(Extracted records)
____________

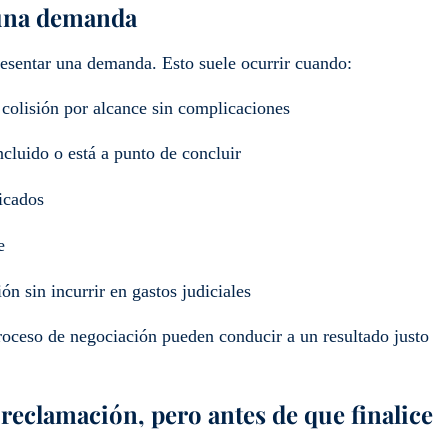
 una demanda
resentar una demanda. Esto suele ocurrir cuando:
 colisión por alcance sin complicaciones
ncluido o está a punto de concluir
icados
e
ón sin incurrir en gastos judiciales
proceso de negociación pueden conducir a un resultado justo
 reclamación, pero antes de que finalice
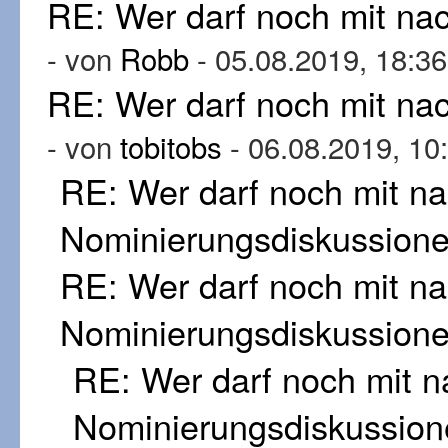
RE: Wer darf noch mit n
- von
Robb
- 05.08.2019, 18:36
RE: Wer darf noch mit n
- von
tobitobs
- 06.08.2019, 10
RE: Wer darf noch mit n
Nominierungsdiskussion
RE: Wer darf noch mit n
Nominierungsdiskussion
RE: Wer darf noch mit 
Nominierungsdiskussion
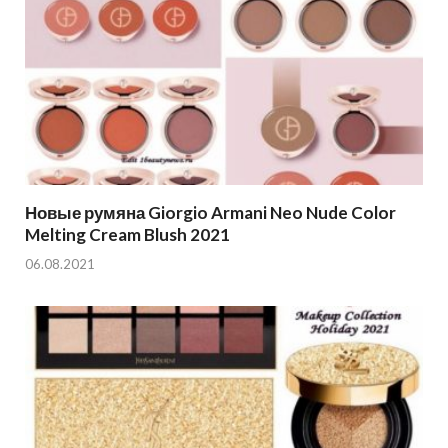
Новые румяна Giorgio Armani Neo Nude Color
Melting Cream Blush 2021
06.08.2021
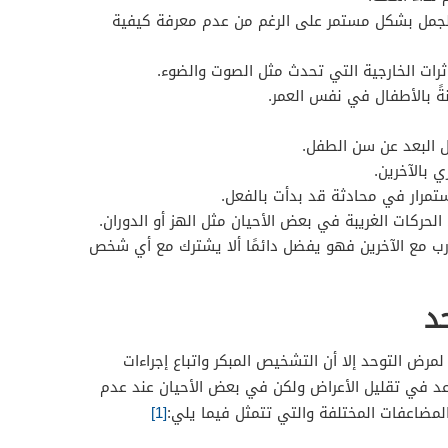
الجمل بشكل مستمر على الرغم من عدم معرفة كيفية
رات الخارجية التي تحدث مثل الصوت والضوء.
ةً بالأطفال في نفس العمر.
 البعد عن سن الطفل.
 بالآخرين.
ستمرار في محادثة قد بدأت بالفعل.
الحركات الغريبة في بعض الأحيان مثل الهز أو الدوران.
ب مع الآخرين فهو يفضل دائمًا ألا يشترك مع أي شخص
د
رض التوحد إلا أن التشخيص المبكر واتباع إجراءات
د في تقليل الأعراض ولكن في بعض الأحيان عند عدم
مضاعفات المختلفة والتي تتمثل فيما يلي:
[1]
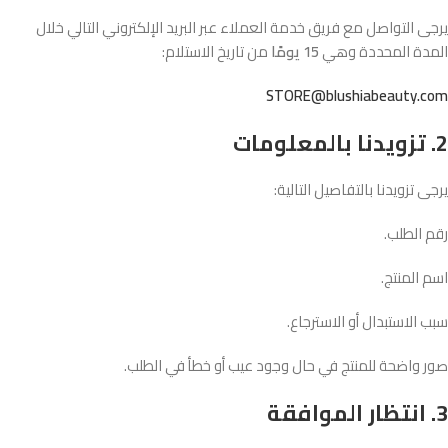
يرجى التواصل مع فريق خدمة العملاء عبر البريد الإلكتروني التالي خلال
المدة المحددة وهي
15 يومًا
من تاريخ الاستلام:
STORE@blushiabeauty.com
2. تزويدنا بالمعلومات
يرجى تزويدنا بالتفاصيل التالية:
رقم الطلب.
اسم المنتج.
سبب الاستبدال أو الاسترجاع.
صور واضحة للمنتج في حال وجود عيب أو خطأ في الطلب.
3. انتظار الموافقة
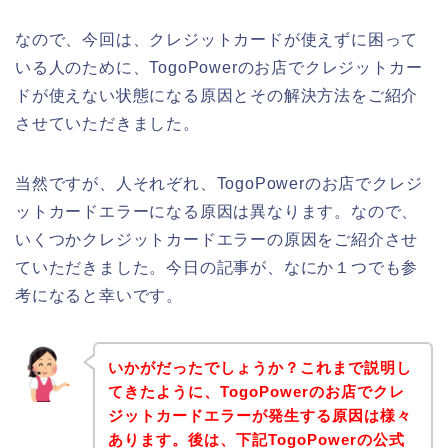
なので、今回は、クレジットカードが使えずに困って
いる人のために、TogoPowerのお店でクレジットカー
ドが使えない状態になる原因とその解決方法をご紹介
させていただきました。
当然ですが、人それぞれ、TogoPowerのお店でクレジ
ットカードエラーになる原因は異なります。なので、
いくつかクレジットカードエラーの原因をご紹介させ
ていただきました。今日の記事が、なにか１つでも参
考になると幸いです。
いかがだったでしょうか？これまで説明し
てきたように、TogoPowerのお店でクレ
ジットカードエラーが発生する原因は様々
あります。後は、下記TogoPowerの公式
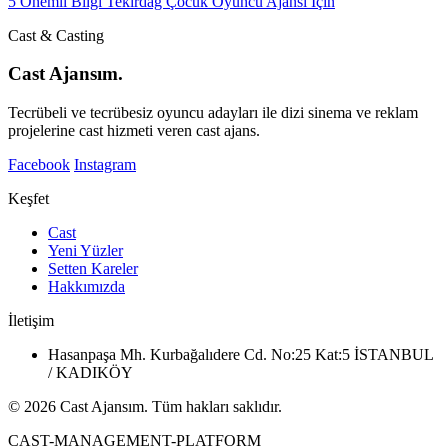
5 Önemli Bilgi Tekirdağ Çocuk Oyuncu Ajansı İçin
Cast & Casting
Cast Ajansım.
Tecrübeli ve tecrübesiz oyuncu adayları ile dizi sinema ve reklam
projelerine cast hizmeti veren cast ajans.
Facebook
Instagram
Keşfet
Cast
Yeni Yüzler
Setten Kareler
Hakkımızda
İletişim
Hasanpaşa Mh. Kurbağalıdere Cd. No:25 Kat:5 İSTANBUL
/ KADIKÖY
© 2026 Cast Ajansım. Tüm hakları saklıdır.
CAST-MANAGEMENT-PLATFORM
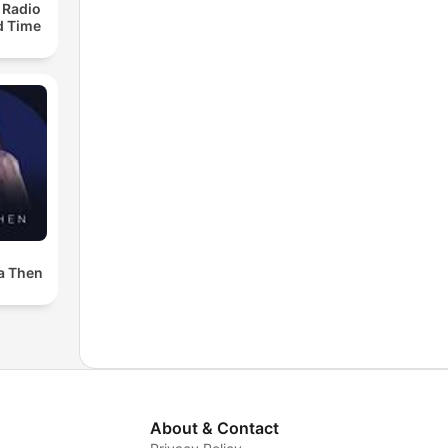
 Radio
ld Time
a Then
About & Contact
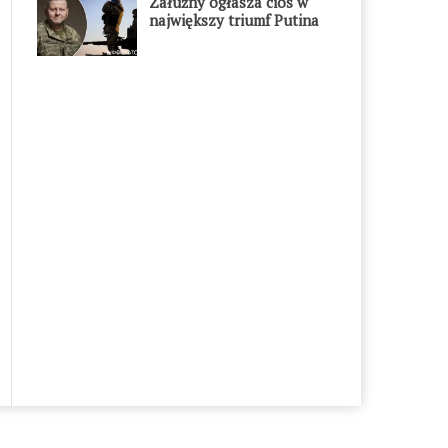
Załużny ogłasza cios w
największy triumf Putina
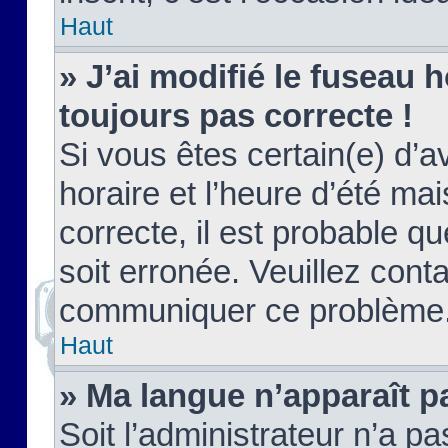
Haut
» J’ai modifié le fuseau h
toujours pas correcte !
Si vous êtes certain(e) d’a
horaire et l’heure d’été ma
correcte, il est probable q
soit erronée. Veuillez conta
communiquer ce problème
Haut
» Ma langue n’apparaît pa
Soit l’administrateur n’a pa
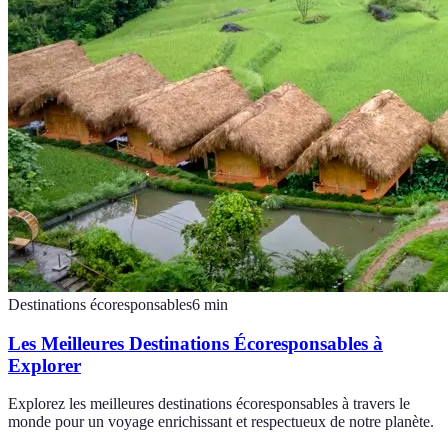
Destinations écoresponsables
6
min
Les Meilleures Destinations Écoresponsables à
Explorer
Explorez les meilleures destinations écoresponsables à travers le
monde pour un voyage enrichissant et respectueux de notre planète.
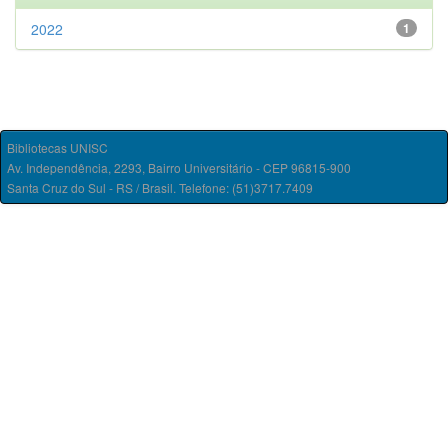
2022
1
Bibliotecas UNISC
Av. Independência, 2293, Bairro Universitário - CEP 96815-900
Santa Cruz do Sul - RS / Brasil. Telefone: (51)3717.7409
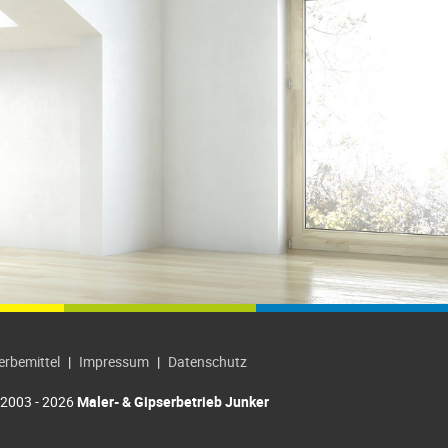
rbemittel
|
Impressum
|
Datenschutz
2003 - 2026
Maler- & Gipserbetrieb Junker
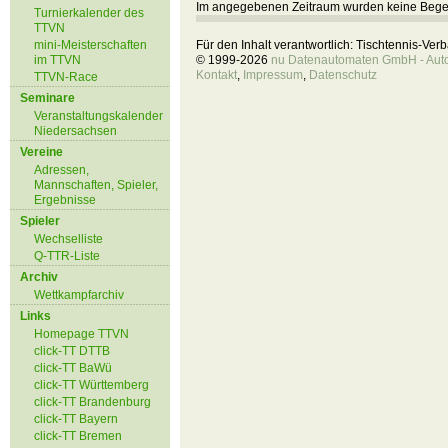
Im angegebenen Zeitraum wurden keine Beg
Turnierkalender des
TTVN
mini-Meisterschaften
Für den Inhalt verantwortlich: Tischtennis-Ve
im TTVN
© 1999-2026
nu Datenautomaten GmbH - Autom
Kontakt
,
Impressum
,
Datenschutz
TTVN-Race
Seminare
Veranstaltungskalender
Niedersachsen
Vereine
Adressen,
Mannschaften, Spieler,
Ergebnisse
Spieler
Wechselliste
Q-TTR-Liste
Archiv
Wettkampfarchiv
Links
Homepage TTVN
click-TT DTTB
click-TT BaWü
click-TT Württemberg
click-TT Brandenburg
click-TT Bayern
click-TT Bremen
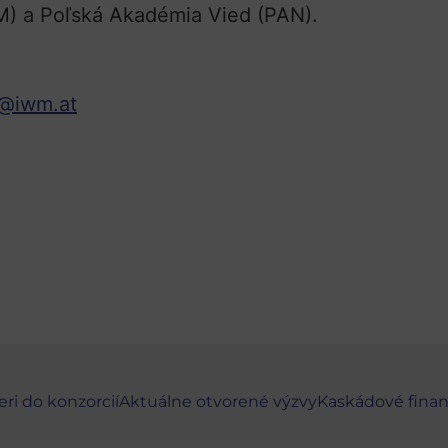
) a Poľská Akadémia Vied (PAN).
@iwm.at
eri do konzorcií
Aktuálne otvorené výzvy
Kaskádové fina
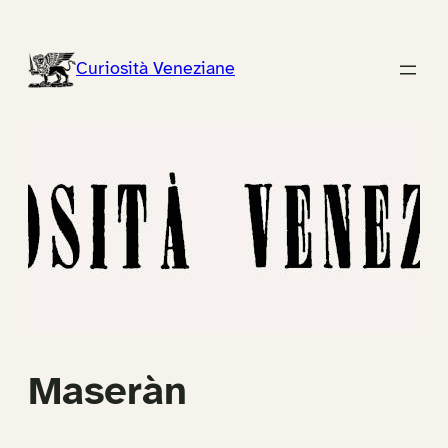
Vai
al
Curiosità Veneziane
contenuto
Maseràn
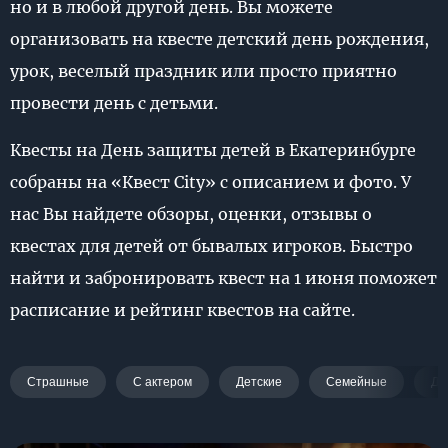
но и в любой другой день. Вы можете
организовать на квесте детский день рождения,
урок, веселый праздник или просто приятно
провести день с детьми.
Квесты на День защиты детей в Екатеринбурге
собраны на «Квест City» с описанием и фото. У
нас Вы найдете обзоры, оценки, отзывы о
квестах для детей от бывалых игроков. Быстро
найти и забронировать квест на 1 июня поможет
расписание и рейтинг квестов на сайте.
Страшные
С актером
Детские
Семейные
Дл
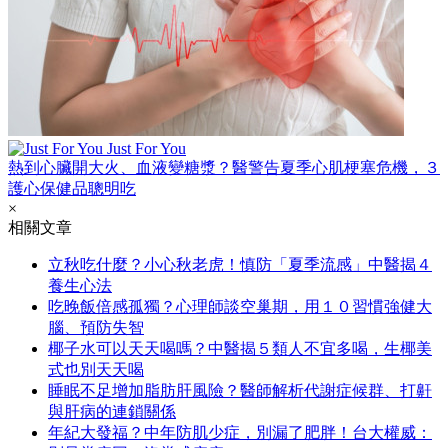
Just For You
熱到心臟開大火、血液變糖漿？醫警告夏季心肌梗塞危機，３
護心保健品聰明吃
×
相關文章
立秋吃什麼？小心秋老虎！慎防「夏季流感」中醫揭４
養生心法
吃晚飯倍感孤獨？心理師談空巢期，用１０習慣強健大
腦、預防失智
椰子水可以天天喝嗎？中醫揭５類人不宜多喝，生椰美
式也別天天喝
睡眠不足增加脂肪肝風險？醫師解析代謝症候群、打鼾
與肝病的連鎖關係
年紀大發福？中年防肌少症，別漏了肥胖！台大權威：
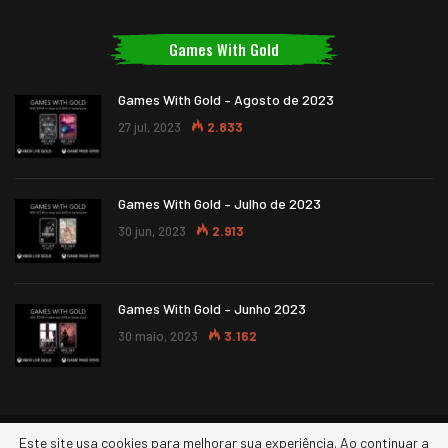
Games With Gold
Games With Gold – Agosto de 2023
27 jul, 2023
2.833
Games With Gold – Julho de 2023
30 jun, 2023
2.913
Games With Gold – Junho 2023
30 maio, 2023
3.162
Este site usa cookies para melhorar sua experiência. Ao continuar a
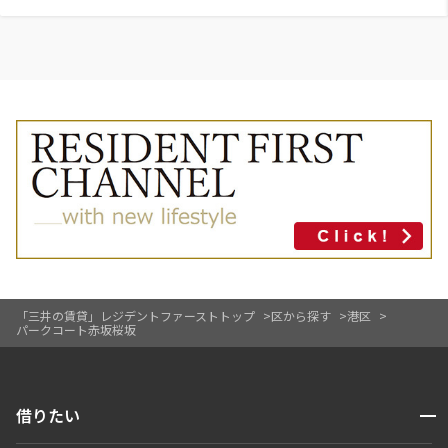
「三井の賃貸」レジデントファーストトップ
区から探す
港区
パークコート赤坂桜坂
開閉
借りたい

____________

◆ Task goal ◆
List every line in the data above that contains the string "correcte".

◆ Response to the exercise ◆
toujours pas correcte !
correcte, il est probable q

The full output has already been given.